Se olharmos o tempo como uma espiral, não há necessariamente velho nem novo: tudo é coexistência. Quem fomos e quem seremos conflui no agora — mas para um agora de presença, não de imediatismo. Um agora no qual estamos sempre construindo e em construção. Nesse agora não precisamos nos preocupar com novidades, vitórias ou frustrações, porque esse agora é parte do que somos — isso basta.

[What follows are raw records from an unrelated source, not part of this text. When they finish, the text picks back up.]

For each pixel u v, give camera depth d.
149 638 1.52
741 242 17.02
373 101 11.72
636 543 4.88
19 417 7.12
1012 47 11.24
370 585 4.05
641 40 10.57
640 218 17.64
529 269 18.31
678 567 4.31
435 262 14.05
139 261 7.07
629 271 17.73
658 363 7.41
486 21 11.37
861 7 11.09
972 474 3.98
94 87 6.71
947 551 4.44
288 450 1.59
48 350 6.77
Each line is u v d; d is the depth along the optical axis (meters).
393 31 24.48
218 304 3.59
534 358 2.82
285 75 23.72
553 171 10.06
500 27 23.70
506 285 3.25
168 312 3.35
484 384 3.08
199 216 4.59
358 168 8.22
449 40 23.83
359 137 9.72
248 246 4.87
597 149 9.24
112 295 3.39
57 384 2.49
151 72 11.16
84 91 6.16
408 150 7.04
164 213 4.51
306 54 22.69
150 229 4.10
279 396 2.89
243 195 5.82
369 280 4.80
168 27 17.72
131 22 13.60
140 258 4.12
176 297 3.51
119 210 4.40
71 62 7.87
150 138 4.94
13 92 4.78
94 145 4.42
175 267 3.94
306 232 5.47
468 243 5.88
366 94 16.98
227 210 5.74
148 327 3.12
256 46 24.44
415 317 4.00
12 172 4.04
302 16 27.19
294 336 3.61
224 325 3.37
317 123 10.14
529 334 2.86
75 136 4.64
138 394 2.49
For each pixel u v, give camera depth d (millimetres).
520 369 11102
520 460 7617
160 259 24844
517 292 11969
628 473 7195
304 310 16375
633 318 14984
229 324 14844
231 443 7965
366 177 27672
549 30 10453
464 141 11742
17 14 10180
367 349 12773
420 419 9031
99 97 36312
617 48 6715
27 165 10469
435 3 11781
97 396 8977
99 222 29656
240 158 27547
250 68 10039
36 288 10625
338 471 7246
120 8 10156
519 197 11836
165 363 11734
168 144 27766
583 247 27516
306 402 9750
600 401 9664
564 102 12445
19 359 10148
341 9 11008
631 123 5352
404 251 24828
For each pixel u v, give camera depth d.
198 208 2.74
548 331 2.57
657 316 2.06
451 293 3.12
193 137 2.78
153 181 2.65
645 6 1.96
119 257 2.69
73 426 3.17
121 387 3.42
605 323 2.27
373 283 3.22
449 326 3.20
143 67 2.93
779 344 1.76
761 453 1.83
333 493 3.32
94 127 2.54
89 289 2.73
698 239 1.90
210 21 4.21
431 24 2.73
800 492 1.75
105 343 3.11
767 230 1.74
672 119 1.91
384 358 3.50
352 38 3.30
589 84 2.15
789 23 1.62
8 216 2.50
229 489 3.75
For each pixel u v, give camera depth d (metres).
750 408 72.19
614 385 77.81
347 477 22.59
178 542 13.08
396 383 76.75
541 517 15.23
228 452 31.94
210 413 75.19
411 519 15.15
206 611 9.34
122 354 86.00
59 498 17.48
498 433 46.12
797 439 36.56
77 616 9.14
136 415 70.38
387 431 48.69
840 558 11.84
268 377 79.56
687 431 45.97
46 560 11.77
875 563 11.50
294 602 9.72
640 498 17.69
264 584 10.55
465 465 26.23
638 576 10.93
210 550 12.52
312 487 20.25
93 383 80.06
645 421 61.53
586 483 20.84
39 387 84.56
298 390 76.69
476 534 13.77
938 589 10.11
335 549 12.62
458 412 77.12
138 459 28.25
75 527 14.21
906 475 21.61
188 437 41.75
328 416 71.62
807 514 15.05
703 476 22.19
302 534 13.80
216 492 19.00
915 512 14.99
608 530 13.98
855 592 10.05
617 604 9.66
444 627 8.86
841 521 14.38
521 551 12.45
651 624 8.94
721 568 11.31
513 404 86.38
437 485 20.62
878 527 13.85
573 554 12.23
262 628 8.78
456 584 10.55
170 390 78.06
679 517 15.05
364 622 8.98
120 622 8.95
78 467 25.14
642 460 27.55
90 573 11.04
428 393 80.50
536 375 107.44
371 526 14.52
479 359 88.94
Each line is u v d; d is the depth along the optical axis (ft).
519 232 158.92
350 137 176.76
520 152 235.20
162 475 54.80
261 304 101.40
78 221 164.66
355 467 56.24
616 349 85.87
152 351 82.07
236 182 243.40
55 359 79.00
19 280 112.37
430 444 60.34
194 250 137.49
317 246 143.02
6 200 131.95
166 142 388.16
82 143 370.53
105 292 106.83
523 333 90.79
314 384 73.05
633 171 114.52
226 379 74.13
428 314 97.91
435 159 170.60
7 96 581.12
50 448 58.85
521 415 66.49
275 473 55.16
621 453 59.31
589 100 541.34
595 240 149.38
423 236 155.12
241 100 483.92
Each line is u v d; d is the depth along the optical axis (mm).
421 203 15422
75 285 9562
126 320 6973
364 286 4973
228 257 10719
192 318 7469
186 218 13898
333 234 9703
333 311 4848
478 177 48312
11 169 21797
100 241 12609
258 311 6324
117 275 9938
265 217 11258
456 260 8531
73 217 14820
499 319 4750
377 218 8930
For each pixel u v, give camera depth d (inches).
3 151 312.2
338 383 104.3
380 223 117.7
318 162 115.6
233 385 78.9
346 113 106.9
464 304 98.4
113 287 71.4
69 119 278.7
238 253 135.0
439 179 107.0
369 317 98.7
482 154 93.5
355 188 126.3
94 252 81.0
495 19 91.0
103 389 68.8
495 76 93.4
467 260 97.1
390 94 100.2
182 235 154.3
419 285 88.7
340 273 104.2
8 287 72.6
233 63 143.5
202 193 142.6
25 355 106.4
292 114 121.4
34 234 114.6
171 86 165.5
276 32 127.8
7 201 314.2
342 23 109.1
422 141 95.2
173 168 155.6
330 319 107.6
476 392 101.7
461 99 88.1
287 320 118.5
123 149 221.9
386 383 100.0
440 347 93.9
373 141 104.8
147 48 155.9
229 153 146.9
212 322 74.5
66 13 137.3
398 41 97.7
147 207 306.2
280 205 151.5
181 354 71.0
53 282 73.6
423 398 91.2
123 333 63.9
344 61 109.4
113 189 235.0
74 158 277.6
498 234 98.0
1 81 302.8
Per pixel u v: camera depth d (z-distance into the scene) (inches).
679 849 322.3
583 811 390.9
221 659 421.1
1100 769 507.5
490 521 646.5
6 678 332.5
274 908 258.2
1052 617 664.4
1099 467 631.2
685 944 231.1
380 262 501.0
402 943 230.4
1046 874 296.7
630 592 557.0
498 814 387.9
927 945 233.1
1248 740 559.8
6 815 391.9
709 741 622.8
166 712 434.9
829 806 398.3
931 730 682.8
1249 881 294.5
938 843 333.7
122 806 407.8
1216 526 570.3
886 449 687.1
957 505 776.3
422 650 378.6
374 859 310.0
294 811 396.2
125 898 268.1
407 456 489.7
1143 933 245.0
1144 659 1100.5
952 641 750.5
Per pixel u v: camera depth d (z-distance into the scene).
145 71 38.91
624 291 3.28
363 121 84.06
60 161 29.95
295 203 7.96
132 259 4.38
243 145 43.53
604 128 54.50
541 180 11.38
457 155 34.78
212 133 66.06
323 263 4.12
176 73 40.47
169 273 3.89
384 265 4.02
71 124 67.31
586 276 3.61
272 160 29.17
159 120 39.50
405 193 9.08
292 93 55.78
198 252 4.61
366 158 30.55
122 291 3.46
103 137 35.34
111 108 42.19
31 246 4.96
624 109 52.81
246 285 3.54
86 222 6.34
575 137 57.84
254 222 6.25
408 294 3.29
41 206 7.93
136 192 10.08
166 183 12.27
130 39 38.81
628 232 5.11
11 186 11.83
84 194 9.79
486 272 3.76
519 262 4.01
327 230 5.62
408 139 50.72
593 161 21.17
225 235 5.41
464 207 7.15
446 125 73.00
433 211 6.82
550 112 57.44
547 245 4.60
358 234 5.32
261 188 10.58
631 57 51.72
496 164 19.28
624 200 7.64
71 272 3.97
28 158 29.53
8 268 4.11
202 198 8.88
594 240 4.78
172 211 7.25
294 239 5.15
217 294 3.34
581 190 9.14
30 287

Assim, nosso ano novo não precisa ser cheio de novidades nem de arrependimentos. Quer você esteja se cobrando para planejar o projeto 2025, frustrado por não ter completado o projeto 2024, ou cheio de ideias só porque é a primeira semana do ano, faça uma pausa e crie uma narrativa espiralar para si mesmo — afinal, todo tempo é tempo enquanto os que você foi e os que será coexistirem dentro de você.
P.S.: como em outros tempos, a primeira versão dessa Cisma foi escrita à mão.